##### Data provided

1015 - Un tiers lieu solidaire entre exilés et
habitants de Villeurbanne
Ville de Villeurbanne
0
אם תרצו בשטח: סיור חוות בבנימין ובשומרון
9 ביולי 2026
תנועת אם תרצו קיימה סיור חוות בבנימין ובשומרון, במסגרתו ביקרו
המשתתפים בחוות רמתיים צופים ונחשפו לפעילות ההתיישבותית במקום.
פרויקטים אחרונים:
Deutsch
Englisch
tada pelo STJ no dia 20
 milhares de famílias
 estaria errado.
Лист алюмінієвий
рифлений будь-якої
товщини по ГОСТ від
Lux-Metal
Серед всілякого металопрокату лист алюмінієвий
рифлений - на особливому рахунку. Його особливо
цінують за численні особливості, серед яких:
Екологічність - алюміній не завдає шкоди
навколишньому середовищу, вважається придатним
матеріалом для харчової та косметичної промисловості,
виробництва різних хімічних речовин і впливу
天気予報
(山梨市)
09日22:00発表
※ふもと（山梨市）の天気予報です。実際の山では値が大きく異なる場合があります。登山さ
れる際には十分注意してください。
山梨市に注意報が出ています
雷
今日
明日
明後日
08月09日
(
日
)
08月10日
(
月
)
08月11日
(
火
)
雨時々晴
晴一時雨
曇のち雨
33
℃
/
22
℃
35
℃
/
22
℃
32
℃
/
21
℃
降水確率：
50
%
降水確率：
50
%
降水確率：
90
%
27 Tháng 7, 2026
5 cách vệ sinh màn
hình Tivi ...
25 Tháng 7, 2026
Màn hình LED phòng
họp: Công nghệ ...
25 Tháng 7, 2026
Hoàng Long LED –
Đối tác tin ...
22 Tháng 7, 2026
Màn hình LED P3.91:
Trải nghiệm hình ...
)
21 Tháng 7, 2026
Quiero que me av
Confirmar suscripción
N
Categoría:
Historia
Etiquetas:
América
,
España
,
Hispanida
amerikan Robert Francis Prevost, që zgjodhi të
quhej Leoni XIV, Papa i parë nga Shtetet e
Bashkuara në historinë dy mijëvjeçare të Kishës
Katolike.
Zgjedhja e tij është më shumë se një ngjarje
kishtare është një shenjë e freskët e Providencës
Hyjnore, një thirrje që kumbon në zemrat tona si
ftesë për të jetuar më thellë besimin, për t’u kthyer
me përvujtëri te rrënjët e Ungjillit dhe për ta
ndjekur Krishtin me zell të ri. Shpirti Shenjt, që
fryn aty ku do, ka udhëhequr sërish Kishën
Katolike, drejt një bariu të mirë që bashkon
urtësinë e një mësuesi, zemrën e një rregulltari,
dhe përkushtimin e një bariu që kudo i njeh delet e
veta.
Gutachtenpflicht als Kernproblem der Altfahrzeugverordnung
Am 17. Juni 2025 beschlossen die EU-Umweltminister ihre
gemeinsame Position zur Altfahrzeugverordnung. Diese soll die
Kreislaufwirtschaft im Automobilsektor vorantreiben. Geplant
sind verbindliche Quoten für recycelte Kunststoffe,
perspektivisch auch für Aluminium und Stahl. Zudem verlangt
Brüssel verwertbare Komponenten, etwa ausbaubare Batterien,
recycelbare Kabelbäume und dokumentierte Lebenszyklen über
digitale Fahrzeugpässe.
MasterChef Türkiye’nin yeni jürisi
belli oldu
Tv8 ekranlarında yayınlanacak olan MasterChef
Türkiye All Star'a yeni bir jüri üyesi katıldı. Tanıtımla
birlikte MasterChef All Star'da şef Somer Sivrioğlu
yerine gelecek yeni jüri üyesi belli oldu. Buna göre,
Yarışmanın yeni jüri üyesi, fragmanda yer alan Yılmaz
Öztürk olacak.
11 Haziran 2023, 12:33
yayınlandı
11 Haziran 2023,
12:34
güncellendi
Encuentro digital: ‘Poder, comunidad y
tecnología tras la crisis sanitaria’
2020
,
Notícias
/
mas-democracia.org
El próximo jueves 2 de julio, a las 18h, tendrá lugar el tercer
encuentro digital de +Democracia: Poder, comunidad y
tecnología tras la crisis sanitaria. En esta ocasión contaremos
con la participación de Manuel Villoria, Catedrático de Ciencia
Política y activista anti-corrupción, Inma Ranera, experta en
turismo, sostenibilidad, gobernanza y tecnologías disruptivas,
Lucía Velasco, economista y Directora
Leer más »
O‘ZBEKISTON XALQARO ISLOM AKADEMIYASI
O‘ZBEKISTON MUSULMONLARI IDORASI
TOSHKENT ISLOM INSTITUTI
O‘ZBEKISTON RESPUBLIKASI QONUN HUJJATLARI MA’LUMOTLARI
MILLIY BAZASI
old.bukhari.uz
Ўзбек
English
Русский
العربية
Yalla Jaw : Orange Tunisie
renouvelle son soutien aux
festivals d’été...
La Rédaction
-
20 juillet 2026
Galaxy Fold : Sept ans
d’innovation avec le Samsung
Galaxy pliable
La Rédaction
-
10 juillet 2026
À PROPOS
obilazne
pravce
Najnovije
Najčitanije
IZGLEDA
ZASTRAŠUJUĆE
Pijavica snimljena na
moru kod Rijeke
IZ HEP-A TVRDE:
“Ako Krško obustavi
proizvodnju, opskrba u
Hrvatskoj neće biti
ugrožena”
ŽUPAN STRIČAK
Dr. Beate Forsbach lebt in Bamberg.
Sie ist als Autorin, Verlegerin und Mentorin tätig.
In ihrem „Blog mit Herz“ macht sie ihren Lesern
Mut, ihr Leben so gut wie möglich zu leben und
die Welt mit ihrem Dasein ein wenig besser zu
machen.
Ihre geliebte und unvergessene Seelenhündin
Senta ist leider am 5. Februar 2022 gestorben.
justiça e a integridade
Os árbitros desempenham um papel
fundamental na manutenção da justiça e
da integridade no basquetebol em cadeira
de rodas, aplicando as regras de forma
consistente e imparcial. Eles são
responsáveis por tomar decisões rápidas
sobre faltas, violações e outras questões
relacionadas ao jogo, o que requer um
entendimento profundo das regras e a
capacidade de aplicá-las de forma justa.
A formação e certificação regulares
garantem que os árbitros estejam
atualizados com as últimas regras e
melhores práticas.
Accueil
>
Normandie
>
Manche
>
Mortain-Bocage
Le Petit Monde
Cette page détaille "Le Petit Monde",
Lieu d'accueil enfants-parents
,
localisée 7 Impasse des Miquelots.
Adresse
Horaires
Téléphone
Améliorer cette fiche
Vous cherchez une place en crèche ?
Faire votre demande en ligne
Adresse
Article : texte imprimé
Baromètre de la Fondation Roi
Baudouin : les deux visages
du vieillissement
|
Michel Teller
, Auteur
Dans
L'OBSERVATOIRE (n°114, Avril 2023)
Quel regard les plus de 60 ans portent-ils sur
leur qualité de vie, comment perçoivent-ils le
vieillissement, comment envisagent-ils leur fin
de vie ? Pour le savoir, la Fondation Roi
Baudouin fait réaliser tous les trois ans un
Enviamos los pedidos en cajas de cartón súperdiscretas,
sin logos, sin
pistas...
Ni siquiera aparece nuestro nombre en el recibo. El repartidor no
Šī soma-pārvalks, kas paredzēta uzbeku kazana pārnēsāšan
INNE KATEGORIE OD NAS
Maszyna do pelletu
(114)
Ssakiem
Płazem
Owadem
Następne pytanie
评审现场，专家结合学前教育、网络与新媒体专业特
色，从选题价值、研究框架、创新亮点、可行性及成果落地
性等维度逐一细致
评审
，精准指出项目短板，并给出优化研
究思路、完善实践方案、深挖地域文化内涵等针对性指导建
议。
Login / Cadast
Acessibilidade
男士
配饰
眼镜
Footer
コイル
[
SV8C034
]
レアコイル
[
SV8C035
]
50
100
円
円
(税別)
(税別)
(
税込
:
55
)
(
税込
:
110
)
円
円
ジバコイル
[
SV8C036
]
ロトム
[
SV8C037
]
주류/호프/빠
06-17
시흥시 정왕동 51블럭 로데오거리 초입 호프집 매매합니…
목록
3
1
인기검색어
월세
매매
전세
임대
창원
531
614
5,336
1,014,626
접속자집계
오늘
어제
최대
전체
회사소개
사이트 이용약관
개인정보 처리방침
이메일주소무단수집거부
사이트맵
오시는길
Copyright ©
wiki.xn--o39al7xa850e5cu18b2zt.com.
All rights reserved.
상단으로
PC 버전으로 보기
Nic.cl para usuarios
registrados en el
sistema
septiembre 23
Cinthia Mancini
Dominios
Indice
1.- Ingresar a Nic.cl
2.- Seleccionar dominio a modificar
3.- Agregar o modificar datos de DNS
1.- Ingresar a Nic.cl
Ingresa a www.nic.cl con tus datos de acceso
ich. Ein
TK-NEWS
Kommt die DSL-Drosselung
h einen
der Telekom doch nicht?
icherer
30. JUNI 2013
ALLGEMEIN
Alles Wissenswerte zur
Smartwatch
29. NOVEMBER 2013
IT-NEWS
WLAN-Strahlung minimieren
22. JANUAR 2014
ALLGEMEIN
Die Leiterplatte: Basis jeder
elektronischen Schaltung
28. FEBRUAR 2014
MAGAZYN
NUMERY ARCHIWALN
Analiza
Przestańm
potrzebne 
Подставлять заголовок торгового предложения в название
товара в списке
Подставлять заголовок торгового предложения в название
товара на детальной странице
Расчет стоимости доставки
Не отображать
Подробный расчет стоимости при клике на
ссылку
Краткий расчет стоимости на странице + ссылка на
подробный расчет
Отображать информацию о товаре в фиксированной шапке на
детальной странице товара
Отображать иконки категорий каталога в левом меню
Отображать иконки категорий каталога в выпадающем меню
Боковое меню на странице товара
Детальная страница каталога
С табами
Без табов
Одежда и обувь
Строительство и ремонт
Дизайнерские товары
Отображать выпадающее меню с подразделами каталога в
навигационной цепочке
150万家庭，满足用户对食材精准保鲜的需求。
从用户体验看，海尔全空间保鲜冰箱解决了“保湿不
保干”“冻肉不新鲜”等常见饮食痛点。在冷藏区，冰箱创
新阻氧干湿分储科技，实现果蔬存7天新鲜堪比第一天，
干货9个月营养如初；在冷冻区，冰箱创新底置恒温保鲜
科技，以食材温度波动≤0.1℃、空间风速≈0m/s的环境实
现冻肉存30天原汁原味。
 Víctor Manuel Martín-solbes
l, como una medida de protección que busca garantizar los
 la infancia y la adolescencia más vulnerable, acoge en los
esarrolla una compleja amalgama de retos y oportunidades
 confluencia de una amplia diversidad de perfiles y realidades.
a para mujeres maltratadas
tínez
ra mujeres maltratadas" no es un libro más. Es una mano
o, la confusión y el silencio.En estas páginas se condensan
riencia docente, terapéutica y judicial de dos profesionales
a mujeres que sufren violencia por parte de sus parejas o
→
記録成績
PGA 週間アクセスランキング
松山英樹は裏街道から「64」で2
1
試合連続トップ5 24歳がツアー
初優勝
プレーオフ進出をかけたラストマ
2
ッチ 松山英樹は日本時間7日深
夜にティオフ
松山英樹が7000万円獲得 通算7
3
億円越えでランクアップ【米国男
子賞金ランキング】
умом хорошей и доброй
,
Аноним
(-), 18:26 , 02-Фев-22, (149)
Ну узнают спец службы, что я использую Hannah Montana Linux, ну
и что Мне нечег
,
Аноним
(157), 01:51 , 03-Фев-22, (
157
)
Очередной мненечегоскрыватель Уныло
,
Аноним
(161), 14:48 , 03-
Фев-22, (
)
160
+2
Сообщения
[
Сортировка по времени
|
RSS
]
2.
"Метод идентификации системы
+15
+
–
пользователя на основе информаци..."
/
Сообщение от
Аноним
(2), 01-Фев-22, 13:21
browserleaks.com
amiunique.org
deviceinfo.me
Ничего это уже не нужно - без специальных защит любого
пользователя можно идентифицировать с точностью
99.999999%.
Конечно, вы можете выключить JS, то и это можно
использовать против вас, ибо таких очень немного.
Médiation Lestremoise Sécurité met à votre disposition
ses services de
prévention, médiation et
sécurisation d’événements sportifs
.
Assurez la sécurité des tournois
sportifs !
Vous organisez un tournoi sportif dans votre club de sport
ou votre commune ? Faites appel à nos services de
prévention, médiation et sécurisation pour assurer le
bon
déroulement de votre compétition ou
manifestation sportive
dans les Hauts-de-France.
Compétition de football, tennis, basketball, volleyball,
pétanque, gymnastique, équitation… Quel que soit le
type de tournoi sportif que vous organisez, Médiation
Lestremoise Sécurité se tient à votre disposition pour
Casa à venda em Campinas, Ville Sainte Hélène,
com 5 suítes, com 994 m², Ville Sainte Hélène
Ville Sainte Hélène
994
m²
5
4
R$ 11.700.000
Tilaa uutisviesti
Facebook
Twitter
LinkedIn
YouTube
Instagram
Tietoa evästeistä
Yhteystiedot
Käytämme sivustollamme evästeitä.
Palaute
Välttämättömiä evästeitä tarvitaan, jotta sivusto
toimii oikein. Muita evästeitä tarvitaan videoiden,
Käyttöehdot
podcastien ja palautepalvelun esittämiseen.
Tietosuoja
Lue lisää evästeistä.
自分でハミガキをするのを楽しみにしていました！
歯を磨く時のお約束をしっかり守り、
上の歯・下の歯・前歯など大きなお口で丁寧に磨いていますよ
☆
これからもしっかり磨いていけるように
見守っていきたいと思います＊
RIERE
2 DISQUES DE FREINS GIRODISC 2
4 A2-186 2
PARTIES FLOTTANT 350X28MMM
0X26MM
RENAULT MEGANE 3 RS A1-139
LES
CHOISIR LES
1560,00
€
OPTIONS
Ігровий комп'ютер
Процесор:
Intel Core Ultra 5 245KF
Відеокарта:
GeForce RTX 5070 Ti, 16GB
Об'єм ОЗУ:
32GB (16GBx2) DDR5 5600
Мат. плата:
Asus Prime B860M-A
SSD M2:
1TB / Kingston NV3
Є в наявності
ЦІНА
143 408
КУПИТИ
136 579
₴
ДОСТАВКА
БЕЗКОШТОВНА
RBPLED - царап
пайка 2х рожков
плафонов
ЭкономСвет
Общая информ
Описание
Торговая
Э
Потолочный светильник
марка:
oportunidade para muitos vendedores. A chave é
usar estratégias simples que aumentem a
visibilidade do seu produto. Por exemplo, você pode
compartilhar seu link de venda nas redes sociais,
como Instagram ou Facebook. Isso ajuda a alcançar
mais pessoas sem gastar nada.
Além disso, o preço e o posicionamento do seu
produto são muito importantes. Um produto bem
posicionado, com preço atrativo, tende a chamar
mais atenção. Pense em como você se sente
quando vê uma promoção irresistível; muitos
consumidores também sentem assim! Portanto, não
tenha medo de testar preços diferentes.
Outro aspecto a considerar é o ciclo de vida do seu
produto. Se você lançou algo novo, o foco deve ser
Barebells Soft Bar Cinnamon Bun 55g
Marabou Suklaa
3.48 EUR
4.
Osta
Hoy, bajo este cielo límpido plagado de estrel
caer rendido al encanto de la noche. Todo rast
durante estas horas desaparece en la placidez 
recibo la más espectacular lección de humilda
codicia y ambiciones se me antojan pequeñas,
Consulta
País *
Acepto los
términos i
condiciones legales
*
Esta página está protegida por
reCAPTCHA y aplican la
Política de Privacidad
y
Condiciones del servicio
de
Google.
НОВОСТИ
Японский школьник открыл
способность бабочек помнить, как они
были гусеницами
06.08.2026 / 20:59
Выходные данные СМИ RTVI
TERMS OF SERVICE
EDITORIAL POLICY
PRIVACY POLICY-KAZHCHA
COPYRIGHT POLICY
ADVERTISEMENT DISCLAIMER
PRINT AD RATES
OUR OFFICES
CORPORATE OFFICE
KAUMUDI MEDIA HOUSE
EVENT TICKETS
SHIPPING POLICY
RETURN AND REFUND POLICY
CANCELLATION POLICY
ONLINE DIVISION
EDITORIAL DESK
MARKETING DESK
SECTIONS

##########

#### Directions for this task:
Copy out the lines of the records from the very first line through the line containing "tada pelo STJ no dia 20", including both of those lines.

#### Task answer:
1015 - Un tiers lieu solidaire entre exilés et
habitants de Villeurbanne
Ville de Villeurbanne
0
אם תרצו בשטח: סיור חוות בבנימין ובשומרון
9 ביולי 2026
תנועת אם תרצו קיימה סיור חוות בבנימין ובשומרון, במסגרתו ביקרו
המשתתפים בחוות רמתיים צופים ונחשפו לפעילות ההתיישבותית במקום.
פרויקטים אחרונים:
Deutsch
Englisch
tada pelo STJ no dia 20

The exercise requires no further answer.